While the court might have been lenient with Coleman, though, the Red Dragons not so much. They objected to his activities on what they considered to be their turf, and pumped two rounds into his spine as a way to express their displeasure, thus the wheelchair that he was now sitting in and the nickname he became widely known by—Chopper. I’m the one that scooped him off the sidewalk and got him the medical attention that saved his life. We’ve been friends ever since, even though six weeks after Chopper wheeled himself out of the hospital in a stolen chair, we discovered the bodies of three Red Dragons under the swings at a park near St. Paul College of Technology. We could never prove who did the deed; although the ME reported that the bullet holes had an upward trajectory as if the Dragons were shot by someone who was sitting down. Still, innocent until proven guilty is what the law says.

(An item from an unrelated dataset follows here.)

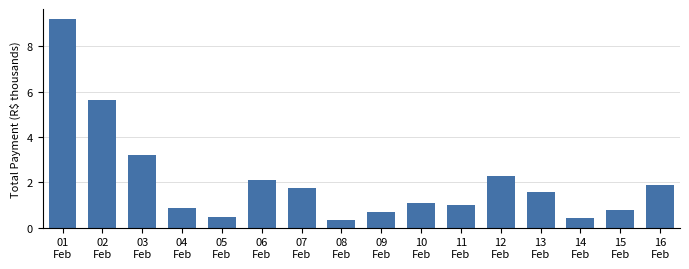

What is the value of the 1st bar from the left?

9.2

Chopper was sitting at his desk, and reviewing the latest computer gadgetry that would help him circumvent the online security systems employed by ticket sellers and allow him to buy bundles of the best seats in the house for whatever concerts and sporting events promised him a hefty ROI. His head came up when he heard my name.

“Go back,” he said.

“Huh?”

“Go back, go back.”

Herzog was relaxing in a leather lounger and pointing a remote at a flat-screen TV. He had been channel surfing, one of his favorite occupations, landing on one channel before moving to the next and the next, sometimes watching for a few minutes, sometimes only for a second or two, entertaining himself for hours. Chopper had taught himself to block out the distraction, except he had heard someone say, “McKenzie.”

“Go back,” he said again.

Herzog flicked the channels until he landed on a local TV reporter named Kelly Bressandes who was looking into the lens of a camera as if it were the best friend she ever had. She was wearing a tight sweater so her male audience would know that she had curves. I’d had dealings with her in the past. Believe me, she could be wearing a burlap sack and the world would know that she had curves.

“The third shooting in St. Paul in the past week,” she said. “Rushmore McKenzie remains in critical condition in Regions Hospital. Barry?”

The camera moved from Kelly’s face to that of her co-anchor, who began talking about a health care initiative that was being argued in the state legislature.

“See if he’s on any of the other news programs,” Chopper said.